Nashville shooting reignites talk about gun reform in U.S.


Photo used with permission from Google Commons

In response to the Nashville shooting, March for Our Lives protests took place around the country including Derwood, MD.

The school shooting on Mar. 27 at the Covenant School in Nashville, TN, marks the 19th school shooting of 2023 that left at least one person wounded.

When police arrived at the scene they shot and killed the shooter, Aiden Hale, at 10:27 a.m., 14 minutes after the shooter entered the school, but help couldn’t arrive fast enough and six staff and students were killed. The victims identified were third graders Evelyn Dieckhaus, William Kinney, and Hallie Scruggs, who were only nine years old. The three adults killed were Cynthia Peak, a substitute teacher, 61; Mike Hill, a custodian, 61, and Katherine Koonce, the head of the school, 60.

Aiden Hale,a 28-year old transgender male who previously went by Audrey E. Hale was believed to be a former student of the private Christian academy. The suspect has been seen on surveillance footage shooting through the school’s side entrance then making their way through the school firing shots at classrooms.

Despite the 911 calls from staff around the school and only eight minutes that passed before law enforcement arrived at the scene, this became the deadliest US school shooting since the Uvalde, TX, shooting 10 months ago. There have been 74 people injured or killed just this year from gun-related incidents in 2023. “We have to be proactive to keep our kids safe in the school,” security team leader Chris Pucciarelli said.

Despite the rallying of hundreds of protesters who stood outside the Tennessee State Capitol, no new legislation has been passed to restrict the gun laws in Tennessee, though Governor Bill Lee has proposed legislation to help amp up the protection at public schools across the state. Even without new laws restricting the selling and carrying of guns in Montgomery County Public Schools, there have been trainings with the Montgomery County Police Department to prepare officers for situations like the Nashville shooting with active shooters. To ensure students safety procedures such as lockdowns, shelter-in-place, and evacuations are practiced throughout the year. Time and time again, there are shootings around the country yet, “We continue to have a crisis in our community and country-at-large regarding gun violence, and, yet, very little changes,” Principal Douglas Nelson said.

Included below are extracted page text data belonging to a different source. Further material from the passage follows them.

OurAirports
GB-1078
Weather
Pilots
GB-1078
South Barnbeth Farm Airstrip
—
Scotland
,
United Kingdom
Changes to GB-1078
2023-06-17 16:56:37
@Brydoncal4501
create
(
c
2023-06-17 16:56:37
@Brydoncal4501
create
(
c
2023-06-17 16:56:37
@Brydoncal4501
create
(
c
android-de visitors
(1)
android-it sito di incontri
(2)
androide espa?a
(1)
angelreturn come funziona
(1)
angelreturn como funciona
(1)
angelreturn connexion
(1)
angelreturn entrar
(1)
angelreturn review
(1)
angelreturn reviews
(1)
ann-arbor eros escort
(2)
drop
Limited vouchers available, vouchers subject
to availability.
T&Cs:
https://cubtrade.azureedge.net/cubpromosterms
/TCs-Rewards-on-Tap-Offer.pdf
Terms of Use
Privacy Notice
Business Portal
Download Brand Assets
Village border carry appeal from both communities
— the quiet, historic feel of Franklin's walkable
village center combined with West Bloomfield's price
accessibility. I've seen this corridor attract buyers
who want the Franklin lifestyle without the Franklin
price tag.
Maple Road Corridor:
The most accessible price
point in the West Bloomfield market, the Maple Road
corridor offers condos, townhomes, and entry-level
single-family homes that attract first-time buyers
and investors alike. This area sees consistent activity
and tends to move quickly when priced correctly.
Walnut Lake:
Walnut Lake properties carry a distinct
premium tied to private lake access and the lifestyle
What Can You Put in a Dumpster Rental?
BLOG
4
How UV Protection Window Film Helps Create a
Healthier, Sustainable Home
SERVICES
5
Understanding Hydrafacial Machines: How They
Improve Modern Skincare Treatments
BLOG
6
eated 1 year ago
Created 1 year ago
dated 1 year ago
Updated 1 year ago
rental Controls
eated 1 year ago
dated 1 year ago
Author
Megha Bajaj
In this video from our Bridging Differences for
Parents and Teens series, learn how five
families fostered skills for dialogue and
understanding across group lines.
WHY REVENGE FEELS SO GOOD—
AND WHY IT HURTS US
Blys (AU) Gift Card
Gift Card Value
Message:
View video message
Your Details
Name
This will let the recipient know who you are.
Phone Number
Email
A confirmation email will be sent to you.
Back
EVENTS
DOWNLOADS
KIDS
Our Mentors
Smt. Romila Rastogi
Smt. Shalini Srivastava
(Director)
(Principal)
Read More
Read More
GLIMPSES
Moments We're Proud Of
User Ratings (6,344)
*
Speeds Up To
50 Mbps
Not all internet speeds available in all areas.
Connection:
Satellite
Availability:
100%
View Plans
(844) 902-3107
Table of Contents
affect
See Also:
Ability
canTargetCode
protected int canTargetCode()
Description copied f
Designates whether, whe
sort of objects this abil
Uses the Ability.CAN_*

Groups and foundations such as Voices for a Safer Tennessee and The Community Fund of Middle Tennessee have worked to raise money to support the victim’s families and advocate for reform with Tennessee’s gun laws. Despite no legislation that would limit buying and selling of guns, schools are trying to prevent these violent actions that keep arising across the country by reminding students, staff, and community members to, “tell someone before it is too late,” Pucciarelli said.

A month has passed since the shooting and Nashville has been mourning the loss of the children and staff killed through memorials and funerals. On Mar. 29, a memorial vigil was held where hundreds of people came to commemorate and pray with the victims’ families. Notable musicians including Ketch Secor, Margo Price and Sheryl Crow performed music throughout the 30-minute vigil, which saw first lady Jill Biden in attendance. Even though communities across the country have faced hardships like Nashville, “this shooting was extremely sad because it was in an elementary school,” sophomore Kailey Waxman said.